Si scopre inoltre, spulciando i dati, che l'indirizzo dato da ministero e regioni al programma verso misure per lo più di tipo formativo si conferma anche analizzando le «somme programmate». Una grande fetta delle risorse nazionali – pari a 350 milioni – sono «impegnate», quindi in fase di attuazione, sui tirocini: nel dettaglio si tratta del 40%. Seguono la «formazione» e l'«accompagnamento al lavoro», a cui va circa il 30%, il servizio civile (meno del 15%), e poi cifre minime sotto il 10% a apprendistato e sostegno all'autoimpiego. Sul lavoro vero e proprio si è puntato insomma finora ben poco. Mistero sulla ripartizione degli altri fondi. I 350 milioni sono infatti di provenienza nazionale, ma all'appello manca il miliardo e 150 milioni stanziato dalla Ue, dotazione di cui non si conosce l'esatto destino.

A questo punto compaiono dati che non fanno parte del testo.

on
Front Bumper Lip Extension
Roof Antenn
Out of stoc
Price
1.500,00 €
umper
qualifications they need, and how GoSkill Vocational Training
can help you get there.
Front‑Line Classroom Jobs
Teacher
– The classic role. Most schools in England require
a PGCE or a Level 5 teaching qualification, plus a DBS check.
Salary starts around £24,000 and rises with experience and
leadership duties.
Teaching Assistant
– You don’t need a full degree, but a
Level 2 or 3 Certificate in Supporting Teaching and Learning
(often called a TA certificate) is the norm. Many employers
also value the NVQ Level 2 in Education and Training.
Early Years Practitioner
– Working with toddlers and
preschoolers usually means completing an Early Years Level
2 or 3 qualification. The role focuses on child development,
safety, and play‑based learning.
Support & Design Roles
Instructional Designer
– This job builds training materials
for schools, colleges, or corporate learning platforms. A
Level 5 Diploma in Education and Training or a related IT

Ma in cosa consiste in sostanza la fase due del programma Garanzia Giovani? Oltre al restyling del sito, entrerà a regime il bonus occupazionale, «una misura attuativa del piano» e un «incentivo rivolto ai datori di lavoro». Per il bonus sono state programmate circa la metà delle risorse riferite ai fondi nazionali. Beneficiari saranno coloro che attiveranno contratti a tempo determinato o in somministrazione superiori all'anno, o contratti a tempo indeterminato. L'importo, «variabile a seconda della tipologia di contratto con cui avviene l'assunzione, alle caratteristiche del giovane e alle differenze territoriali», passa da un minimo di 1500 euro per i tempi determinati di sei mesi a un massimo di 6mila per giovani con contratti senza scadenza «nel caso in cui il loro grado di occupabilità sia molto basso». Difficile giudicare la misura prima della sua effettiva messa in campo.

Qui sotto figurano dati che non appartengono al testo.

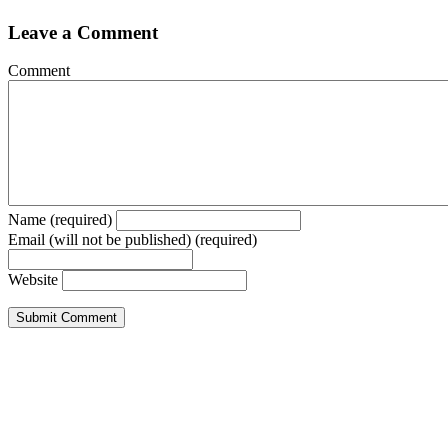
Leave a Comment
Comment
Name (required)
Email (will not be published) (required)
Website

Quel che certo è però che gli incentivi alle assunzioni non hanno finora dato gli effetti sperati. Basti pensare al provvedimento dell'ex ministro del Lavoro Enrico Giovannini: quasi 800 milioni stanziati a settembre del 2013 per promuovere 100mila assunzioni di under 30. Il risultato è stato purtroppo vicino al flop: a giugno di quest'anno le domande presentate dalle aziende non superavano le 22mila, spesso incagliate in passaggi burocratici farraginosi e quindi lasciate a metà strada.